Just as I've been telling you for weeks now, "Waking Up a Winner." Philadelphia's on its way to the Super Bowl. I've been with them from the beginning, haven't I, Bob?

UNIDENTIFIED MALE: Yes.

BROWN: Yes, I have. "Philadelphia Inquirer" puts it on their front page. They're going to put something up here, too. But they just haven't figured out what to say yet. We appreciate them sending it to us before they had. We like that paper a lot.

The weather in Chicago tomorrow, according to "The Chicago Sun- Times," "slobbery."

We'll wrap it up in a moment.

(COMMERCIAL BREAK)

BROWN: It's never too soon to plan your morning TV viewing. Here's Bill Hemmer with a look ahead at "AMERICAN MORNING."

(BEGIN VIDEO CLIP)

BILL HEMMER, CNN ANCHOR: Aaron, tomorrow on "AMERICAN MORNING," it is the morning movie fans have been waiting for. Academy Award nominations are announced at 8:30 a.m. Eastern.
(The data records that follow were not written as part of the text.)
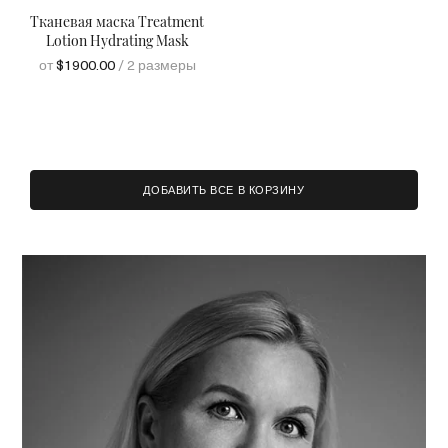
Тканевая маска Treatment
Lotion Hydrating Mask
от
$1900.00
/ 2 размеры
ДОБАВИТЬ ВСЕ В КОРЗИНУ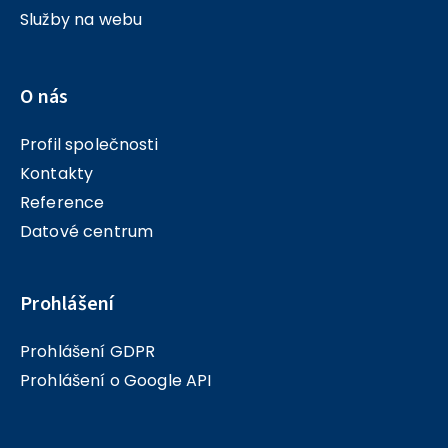
Služby na webu
O nás
Profil společnosti
Kontakty
Reference
Datové centrum
Prohlášení
Prohlášení GDPR
Prohlášení o Google API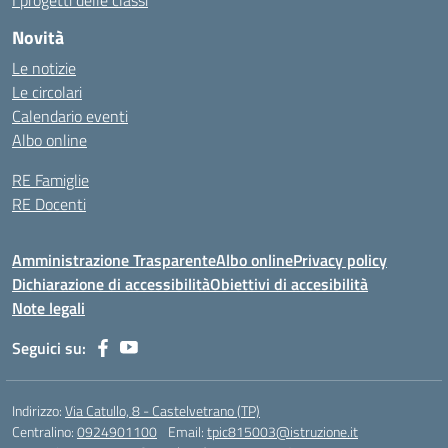
I progetti delle classi
Novità
Le notizie
Le circolari
Calendario eventi
Albo online
RE Famiglie
RE Docenti
Amministrazione Trasparente
Albo online
Privacy policy
Dichiarazione di accessibilità
Obiettivi di accesibilità
Note legali
Seguici su:
Indirizzo:
Via Catullo, 8 - Castelvetrano (TP)
Centralino:
0924901100
Email:
tpic815003@istruzione.it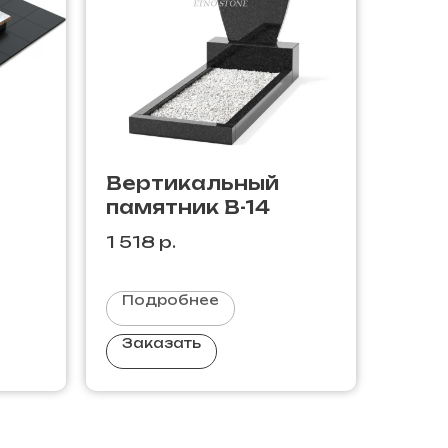
Вертикальный
памятник В-14
1 518
р.
Подробнее
Заказать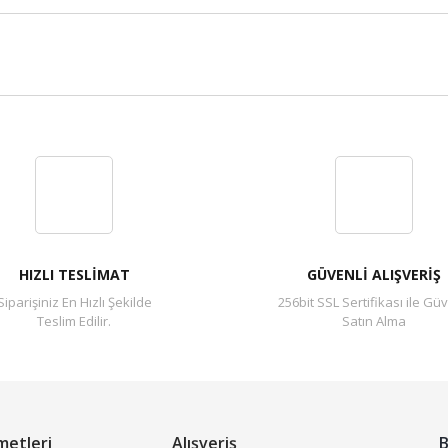
Bu ürüne ilk yorumu siz yapın!
Yorum Yaz
HIZLI TESLİMAT
GÜVENLİ ALIŞVERİŞ
Siparişiniz En Hızlı Şekilde
256bit SSL Sertifikası ile Güv
Teslim Edilir.
Satın Alma
metleri
Alışveriş
B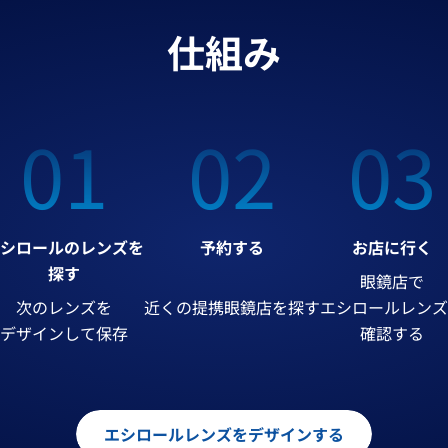
仕組み
01
02
03
シロールのレンズを
予約する
お店に行く
探す
眼鏡店で
次のレンズを
近くの提携眼鏡店を探す
エシロールレンズ
デザインして保存
確認する
エシロールレンズをデザインする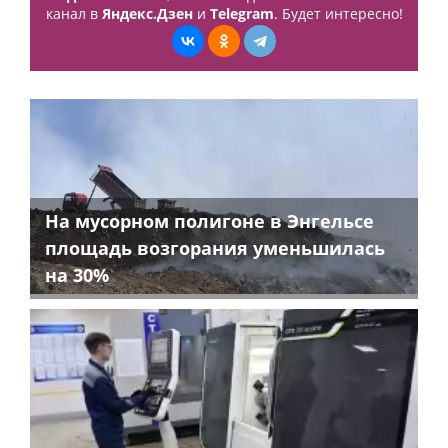
канал в
Яндекс.Дзен
и
Telegram
. Будет интересно!
На мусорном полигоне в Энгельсе
площадь возгорания уменьшилась
на 30%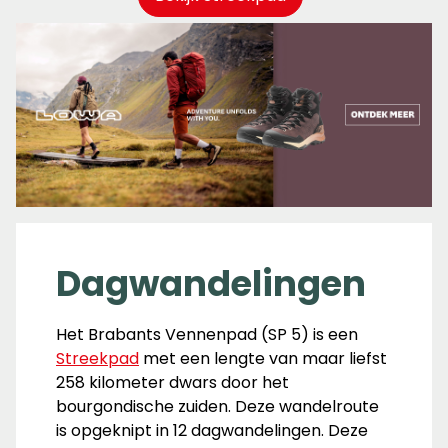
Dagwandelingen
Het Brabants Vennenpad (SP 5) is een
Streekpad
met een lengte van maar liefst
258 kilometer dwars door het
bourgondische zuiden. Deze wandelroute
is opgeknipt in 12 dagwandelingen. Deze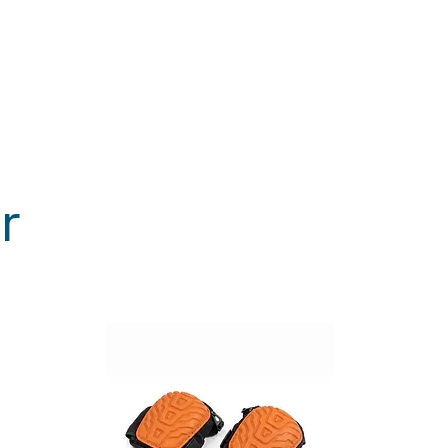
xakt fraktoffert
ställningen
ten till dig
ta produkten direkt i vår butik
 om du vill undvika
rakt, leverans eller hämtning
r
mmen att kontakta oss.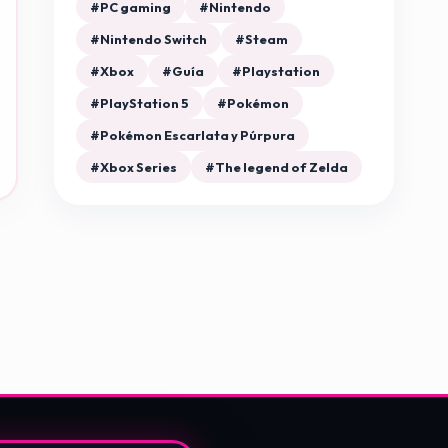
#PC gaming
#Nintendo
#Nintendo Switch
#Steam
#Xbox
#Guía
#Playstation
#PlayStation 5
#Pokémon
#Pokémon Escarlata y Púrpura
#Xbox Series
#The legend of Zelda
We'll have them live for you. Also, will Oscar take to the air this year, with "Aviator" leading the way in nominations, or will Jamie Foxx and "Ray" steal the show?

All the hype begins with a special edition of "90 Second Pop" tomorrow morning at 7:00 a.m. Eastern time. Hope to see you then -- Aaron.

(END VIDEO CLIP)

BROWN: Bill, thank you. "The Aviator" is a good movie, but, man, that is a long film.

We'll see you tomorrow. Good to have you with us tonight. Until then, good night for all of us at NEWSNIGHT.